**Task item**
Beginning with the opening line of the entries, return every line through the one containing "13: (451, 508, 0.77)", both included, and nothing else. Omit pictures.

Dataset entries
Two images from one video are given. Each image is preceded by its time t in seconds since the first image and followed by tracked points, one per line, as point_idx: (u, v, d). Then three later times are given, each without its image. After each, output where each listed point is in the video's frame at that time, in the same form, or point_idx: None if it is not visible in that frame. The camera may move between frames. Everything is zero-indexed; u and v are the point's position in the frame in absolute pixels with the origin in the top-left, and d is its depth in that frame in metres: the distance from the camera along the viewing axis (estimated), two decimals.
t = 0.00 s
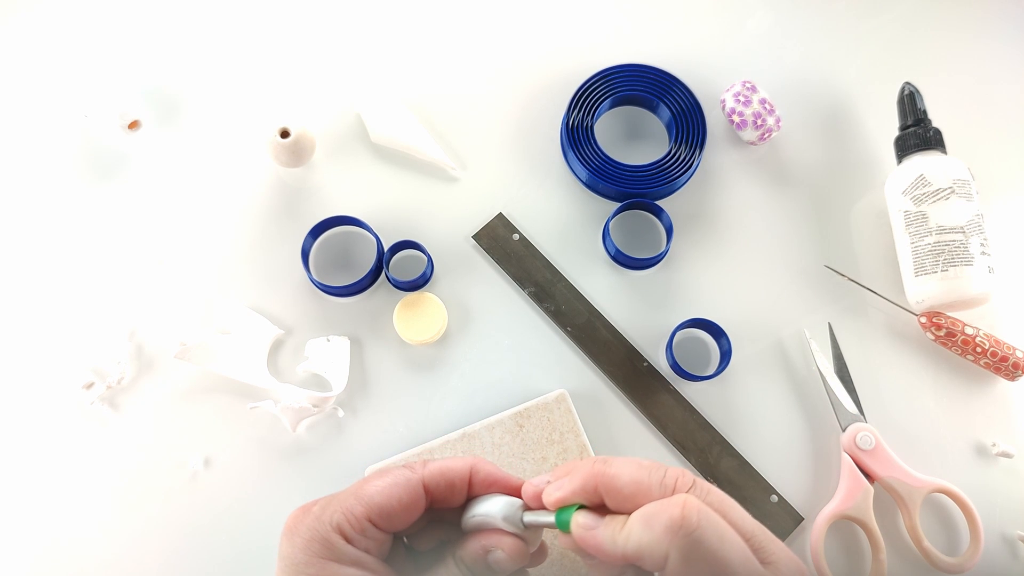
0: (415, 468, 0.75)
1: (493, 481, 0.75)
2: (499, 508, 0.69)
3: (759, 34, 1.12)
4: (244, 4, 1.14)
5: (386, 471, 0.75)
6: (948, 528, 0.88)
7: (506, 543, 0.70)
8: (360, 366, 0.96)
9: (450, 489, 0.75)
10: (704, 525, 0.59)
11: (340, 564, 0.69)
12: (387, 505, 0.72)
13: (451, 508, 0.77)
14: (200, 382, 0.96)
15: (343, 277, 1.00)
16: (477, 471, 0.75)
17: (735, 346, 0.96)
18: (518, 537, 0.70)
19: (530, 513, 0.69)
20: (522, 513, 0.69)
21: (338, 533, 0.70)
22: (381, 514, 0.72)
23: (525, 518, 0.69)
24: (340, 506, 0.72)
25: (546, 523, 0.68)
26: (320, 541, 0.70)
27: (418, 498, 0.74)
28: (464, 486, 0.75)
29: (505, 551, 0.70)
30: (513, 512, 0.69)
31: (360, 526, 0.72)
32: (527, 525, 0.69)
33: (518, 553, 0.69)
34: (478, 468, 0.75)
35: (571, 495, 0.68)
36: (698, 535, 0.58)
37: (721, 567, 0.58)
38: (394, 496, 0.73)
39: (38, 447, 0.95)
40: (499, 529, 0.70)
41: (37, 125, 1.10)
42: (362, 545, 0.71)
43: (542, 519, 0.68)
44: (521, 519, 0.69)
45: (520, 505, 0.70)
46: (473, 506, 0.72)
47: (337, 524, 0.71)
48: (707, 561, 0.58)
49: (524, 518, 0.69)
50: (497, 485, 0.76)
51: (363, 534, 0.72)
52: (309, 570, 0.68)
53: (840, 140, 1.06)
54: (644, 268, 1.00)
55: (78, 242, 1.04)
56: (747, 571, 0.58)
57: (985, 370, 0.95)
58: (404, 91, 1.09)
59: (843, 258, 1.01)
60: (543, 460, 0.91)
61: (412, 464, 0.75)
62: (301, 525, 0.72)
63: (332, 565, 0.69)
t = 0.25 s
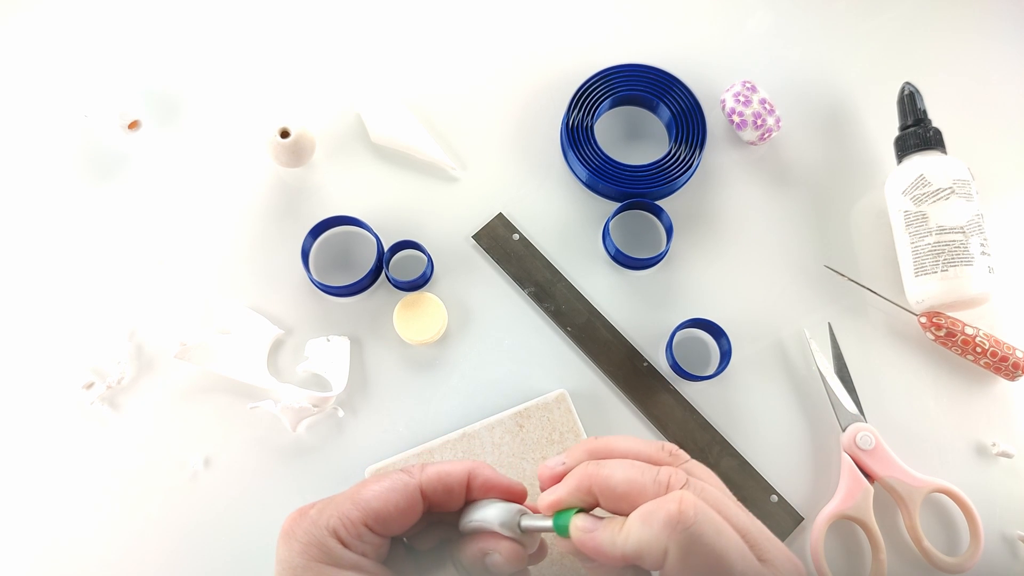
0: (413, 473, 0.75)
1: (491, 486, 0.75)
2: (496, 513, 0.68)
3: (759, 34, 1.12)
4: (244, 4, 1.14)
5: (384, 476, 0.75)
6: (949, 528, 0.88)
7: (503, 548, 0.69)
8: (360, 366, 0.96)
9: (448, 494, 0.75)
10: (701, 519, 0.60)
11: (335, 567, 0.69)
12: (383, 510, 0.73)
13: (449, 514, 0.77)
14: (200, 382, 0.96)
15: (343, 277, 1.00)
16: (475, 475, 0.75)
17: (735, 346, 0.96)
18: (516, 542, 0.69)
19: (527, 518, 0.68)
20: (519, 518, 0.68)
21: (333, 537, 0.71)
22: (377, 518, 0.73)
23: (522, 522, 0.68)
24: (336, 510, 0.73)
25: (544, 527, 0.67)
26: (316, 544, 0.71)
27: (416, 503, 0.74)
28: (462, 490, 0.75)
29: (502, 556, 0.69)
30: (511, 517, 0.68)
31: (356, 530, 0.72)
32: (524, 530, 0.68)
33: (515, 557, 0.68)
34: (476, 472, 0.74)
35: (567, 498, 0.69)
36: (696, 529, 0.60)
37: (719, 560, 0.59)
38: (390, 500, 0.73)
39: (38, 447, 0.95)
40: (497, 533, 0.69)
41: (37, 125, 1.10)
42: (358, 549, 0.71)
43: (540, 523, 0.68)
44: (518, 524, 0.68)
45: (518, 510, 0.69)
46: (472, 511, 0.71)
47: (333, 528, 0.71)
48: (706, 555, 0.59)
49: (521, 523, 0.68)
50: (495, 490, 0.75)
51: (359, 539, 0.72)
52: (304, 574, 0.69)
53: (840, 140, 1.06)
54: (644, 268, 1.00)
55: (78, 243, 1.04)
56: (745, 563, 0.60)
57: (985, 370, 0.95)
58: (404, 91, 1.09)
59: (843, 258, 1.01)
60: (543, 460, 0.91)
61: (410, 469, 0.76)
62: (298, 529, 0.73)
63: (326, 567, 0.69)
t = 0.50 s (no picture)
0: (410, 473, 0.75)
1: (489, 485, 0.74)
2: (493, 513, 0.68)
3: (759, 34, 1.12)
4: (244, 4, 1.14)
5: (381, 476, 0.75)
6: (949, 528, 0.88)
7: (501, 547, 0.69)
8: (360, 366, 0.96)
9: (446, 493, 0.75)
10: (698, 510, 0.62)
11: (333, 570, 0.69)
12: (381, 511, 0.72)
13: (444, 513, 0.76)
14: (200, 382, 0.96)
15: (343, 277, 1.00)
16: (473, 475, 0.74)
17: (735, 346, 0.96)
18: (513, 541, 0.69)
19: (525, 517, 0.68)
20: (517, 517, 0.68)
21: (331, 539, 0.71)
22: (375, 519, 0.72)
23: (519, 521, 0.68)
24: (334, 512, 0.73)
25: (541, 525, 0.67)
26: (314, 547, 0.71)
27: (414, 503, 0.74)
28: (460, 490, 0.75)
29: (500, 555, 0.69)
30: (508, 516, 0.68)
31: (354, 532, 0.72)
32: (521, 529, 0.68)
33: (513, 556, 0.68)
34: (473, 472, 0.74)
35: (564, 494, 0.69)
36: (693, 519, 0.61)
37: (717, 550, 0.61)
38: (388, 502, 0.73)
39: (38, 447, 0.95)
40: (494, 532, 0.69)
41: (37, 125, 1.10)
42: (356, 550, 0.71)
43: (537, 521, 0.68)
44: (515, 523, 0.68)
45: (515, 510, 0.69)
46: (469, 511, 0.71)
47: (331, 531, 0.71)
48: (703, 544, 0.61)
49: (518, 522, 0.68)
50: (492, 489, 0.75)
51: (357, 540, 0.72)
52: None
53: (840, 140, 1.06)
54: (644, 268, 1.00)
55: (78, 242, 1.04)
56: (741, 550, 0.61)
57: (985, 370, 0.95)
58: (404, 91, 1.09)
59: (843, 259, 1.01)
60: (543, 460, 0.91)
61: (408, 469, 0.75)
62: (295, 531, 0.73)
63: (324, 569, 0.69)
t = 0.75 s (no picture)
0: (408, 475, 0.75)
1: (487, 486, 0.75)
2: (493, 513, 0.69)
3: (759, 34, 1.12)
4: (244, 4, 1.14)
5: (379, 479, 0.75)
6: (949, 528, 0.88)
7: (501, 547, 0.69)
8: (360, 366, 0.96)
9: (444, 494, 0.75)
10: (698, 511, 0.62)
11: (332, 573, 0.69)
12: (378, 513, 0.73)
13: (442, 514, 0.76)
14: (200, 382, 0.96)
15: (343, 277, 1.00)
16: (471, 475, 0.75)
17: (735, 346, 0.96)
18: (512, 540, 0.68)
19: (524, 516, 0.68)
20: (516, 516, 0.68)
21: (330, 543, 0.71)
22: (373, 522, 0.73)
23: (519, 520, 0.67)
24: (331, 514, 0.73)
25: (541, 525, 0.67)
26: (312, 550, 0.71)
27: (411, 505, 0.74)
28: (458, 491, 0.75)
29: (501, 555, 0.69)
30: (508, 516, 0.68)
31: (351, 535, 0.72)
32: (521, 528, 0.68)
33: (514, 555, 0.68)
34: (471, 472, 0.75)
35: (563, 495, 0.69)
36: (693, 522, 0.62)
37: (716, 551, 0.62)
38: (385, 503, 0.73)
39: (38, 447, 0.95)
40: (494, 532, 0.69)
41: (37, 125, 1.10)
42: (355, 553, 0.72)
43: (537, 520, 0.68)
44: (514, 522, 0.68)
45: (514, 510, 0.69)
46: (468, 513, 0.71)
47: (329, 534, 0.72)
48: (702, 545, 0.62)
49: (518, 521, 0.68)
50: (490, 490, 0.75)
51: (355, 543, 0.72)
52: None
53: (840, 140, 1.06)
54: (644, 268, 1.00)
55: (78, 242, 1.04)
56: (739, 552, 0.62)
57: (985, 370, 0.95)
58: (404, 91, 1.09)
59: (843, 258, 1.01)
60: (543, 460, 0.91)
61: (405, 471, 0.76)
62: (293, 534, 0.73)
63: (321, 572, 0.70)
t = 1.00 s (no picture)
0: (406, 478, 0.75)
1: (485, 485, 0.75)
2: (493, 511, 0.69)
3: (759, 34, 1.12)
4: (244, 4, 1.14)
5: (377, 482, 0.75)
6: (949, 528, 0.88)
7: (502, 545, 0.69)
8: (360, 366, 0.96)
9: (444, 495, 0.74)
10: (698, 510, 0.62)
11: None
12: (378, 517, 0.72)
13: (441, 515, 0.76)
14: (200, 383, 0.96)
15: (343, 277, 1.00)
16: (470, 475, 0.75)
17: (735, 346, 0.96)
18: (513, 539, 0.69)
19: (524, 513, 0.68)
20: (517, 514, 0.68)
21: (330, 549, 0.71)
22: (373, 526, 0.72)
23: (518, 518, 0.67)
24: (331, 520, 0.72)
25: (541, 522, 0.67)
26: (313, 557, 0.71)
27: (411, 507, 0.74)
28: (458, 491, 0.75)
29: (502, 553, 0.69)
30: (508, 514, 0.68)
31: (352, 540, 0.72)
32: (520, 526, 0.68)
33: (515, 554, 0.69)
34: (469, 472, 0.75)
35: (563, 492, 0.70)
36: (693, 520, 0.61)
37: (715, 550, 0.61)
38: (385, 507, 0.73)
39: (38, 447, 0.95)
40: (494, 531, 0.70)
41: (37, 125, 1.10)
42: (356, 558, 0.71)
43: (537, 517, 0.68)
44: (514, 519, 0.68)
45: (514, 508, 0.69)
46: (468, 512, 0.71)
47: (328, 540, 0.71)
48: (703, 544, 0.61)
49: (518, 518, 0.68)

**Answer section**
Two images from one video are given. Each image is preceded by its time t in seconds since the first image and followed by tracked points, one per line, as point_idx: (u, v, d). Then three later times are given, each without its image. After each, output where each listed point is in the video's frame at that time, in the same form, or point_idx: None if it is not visible in that frame. The camera may move between frames. Everything is zero-indexed; u and v are the point's position in the frame in absolute pixels with the origin in the top-left, and d is its depth in that frame in metres: the distance from the camera along the viewing axis (estimated), two decimals.
t = 0.00 s
0: (415, 468, 0.75)
1: (493, 481, 0.75)
2: (499, 508, 0.69)
3: (759, 34, 1.12)
4: (244, 4, 1.14)
5: (386, 471, 0.75)
6: (948, 528, 0.88)
7: (506, 543, 0.70)
8: (360, 366, 0.96)
9: (450, 489, 0.75)
10: (704, 525, 0.59)
11: (340, 564, 0.69)
12: (387, 505, 0.72)
13: (451, 508, 0.77)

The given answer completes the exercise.